## Testo
• • •

Cinefilia Ritrovata continua il suo viaggio nella storia artigianale del cinema, con una nuova puntata curata da Federico Magni, questa volta dedicata alle magie che si creavano (prima del digitale) negli studi hollywoodiani.

“Se un visitatore interessato si fosse avventurato nella primavera del 1940 all’interno del teatro di posa nr. 21 della Warner Bros. (Burbank, nei pressi di Hennesy Street) avrebbe avuto dinanzi agli occhi uno spettacolo stupefacente: due riproduzioni di galeoni del sedicesimo secolo, a grandezza naturale e completi in ogni dettaglio – compresi gli alberi, le vele e il sartiame – si davano il fianco all’interno della struttura. Sorto al costo di novantamila dollari, con i quasi cinquanta metri di larghezza, ottantadue di lunghezza e ventisei di altezza, si configurava come il più grande teatro di posa a Hollywood e, probabilmente, al mondo ed era destinato alle pellicole ambientate in mare.

Alcune delle tematiche associate al cinema d’avventura riguardano i viaggi verso orizzonti lontani, la conquista di terre inesplorate, il dipanarsi dell’azione in scenari spaziosi. Con questi presupposti è logico che il genere sia caratterizzato da realizzazioni in esterni, location suggestive e paesaggi esotici. Tuttavia il girare in esterni non rappresenta una garanzia: per un godibilissimo Corsaro dell’isola verde (1952), girato a Ischia e nella Baia di Napoli, abbiamo un ansimante Pirates (1986) che pure conta su un regista prestigioso (Roman Polanski) ed un budget imponente. Oltre a lunghe riprese in esterni al largo delle coste tunisine e a Malta, la produzione finanziò la costruzione di un galeone lungo 63 metri, completo in ogni dettaglio ed in grado di navigare, oggi all’ancora nel Porto Antico di Genova come attrazione turistica.

Acquista quindi maggiore risalto quanto conseguito dalla Warner Bros. nel 1940 con Lo sparviero del mare (The Sea Hawk). Girato pressoché totalmente in studio (con brevi riprese in esterni a Calabasas e a Punta Mugu, California) è nondimeno attraversato da uno senso dell’avventura e da un ritmo senza cedimenti che ne fa un modello nel suo genere. La pellicola ereditava solo il titolo dal romanzo di Rafael Sabatini, già portato sullo schermo nel 1924 dalla First National, con la regia dell’esperto Frank Lloyd (Trafalgar, 1929; La tragedia del Bounty, 1935) e quattro navi corsare costruite a grandezza naturale sotto la supervisione di Frank Gabourie, direttore tecnico per Buster Keaton.

• • •

Elementi e relative coordinate:
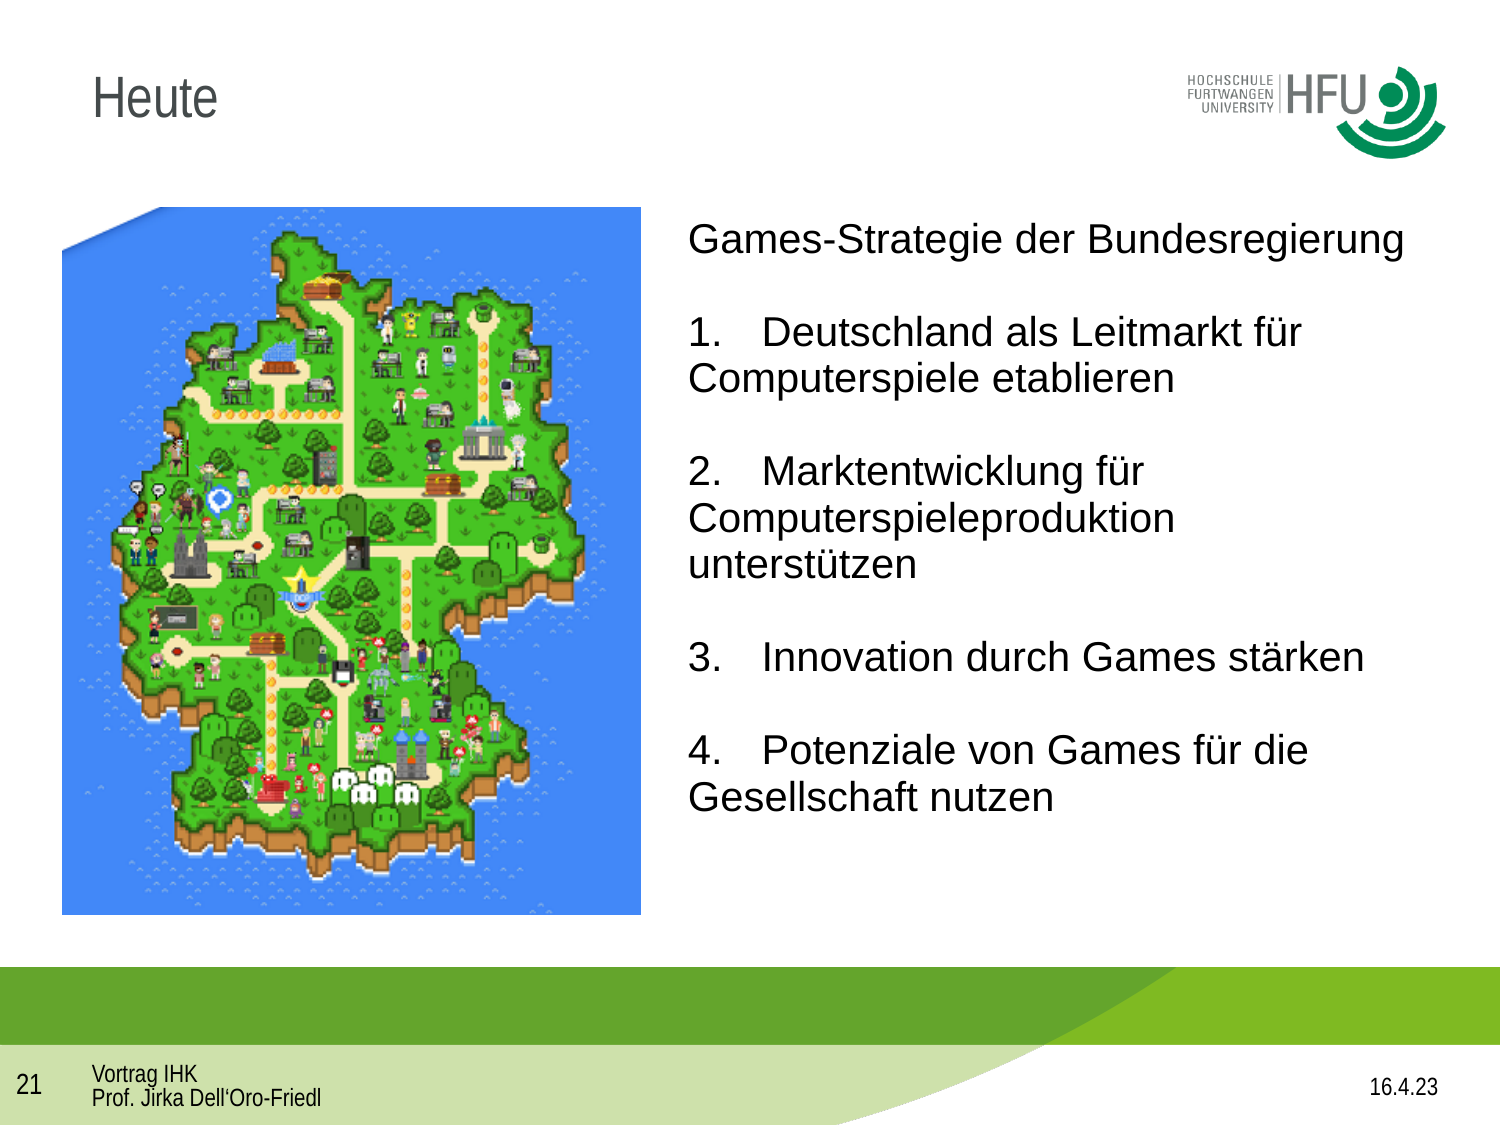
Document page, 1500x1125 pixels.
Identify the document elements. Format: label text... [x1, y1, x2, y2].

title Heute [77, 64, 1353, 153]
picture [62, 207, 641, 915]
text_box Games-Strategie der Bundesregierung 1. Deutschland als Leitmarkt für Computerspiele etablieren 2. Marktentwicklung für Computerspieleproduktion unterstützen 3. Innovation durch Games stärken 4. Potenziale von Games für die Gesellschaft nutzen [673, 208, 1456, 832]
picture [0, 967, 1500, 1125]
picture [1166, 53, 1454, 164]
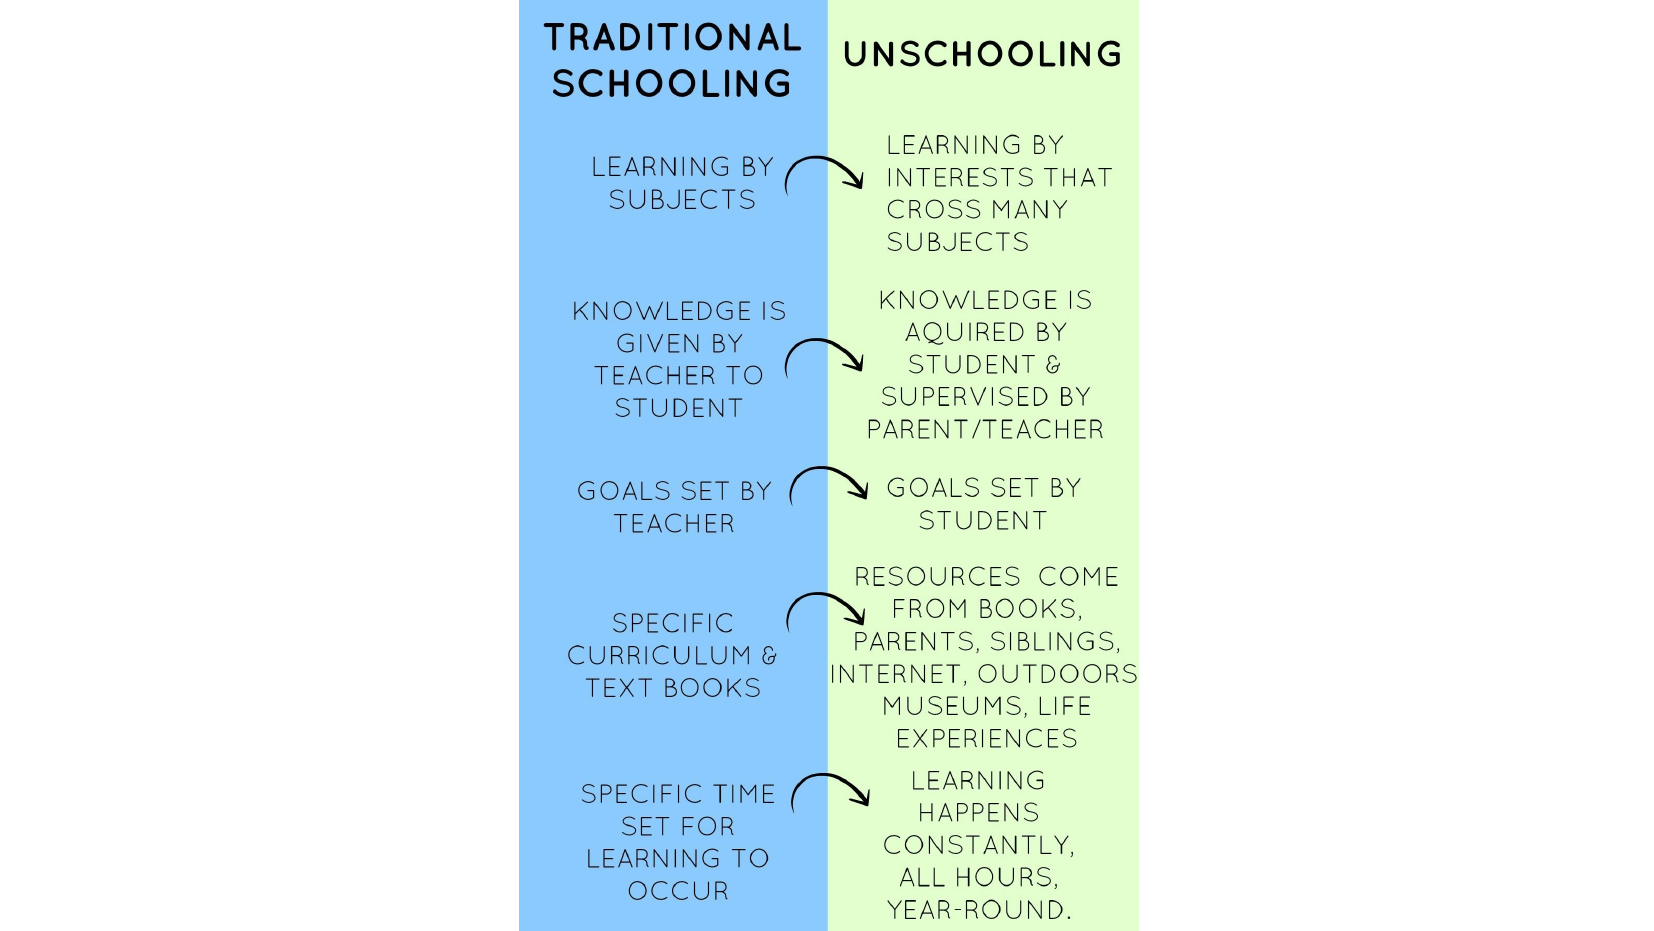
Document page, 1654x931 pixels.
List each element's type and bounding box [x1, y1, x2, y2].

• • •

## Attività da svolgere
- 1) Indica se ciascuna affermazione concorda con il testo, rispondendo sì o no e citando alla lettera le parole del testo che lo stabiliscono: (a) Il teatro di posa nr. 21 della Warner Bros. costò novantamila dollari. (b) Lo sparviero del mare fu girato quasi interamente in esterni. (c) Il galeone costruito per Pirates si trova oggi nel Porto Antico di Genova.
- 2) Trascrivi per favore dall'elenco tutto ciò che va dalla riga contenente "Document page, 1654x931 pixels." fino alla fine dell'elenco, entrambi gli estremi compresi.

## Risposte
- 1)
(a) Sì: "Sorto al costo di novantamila dollari".
(b) No: "Girato pressoché totalmente in studio".
(c) Sì: "oggi all’ancora nel Porto Antico di Genova come attrazione turistica".

- 2)
Document page, 1654x931 pixels.
List each element's type and bounding box [x1, y1, x2, y2].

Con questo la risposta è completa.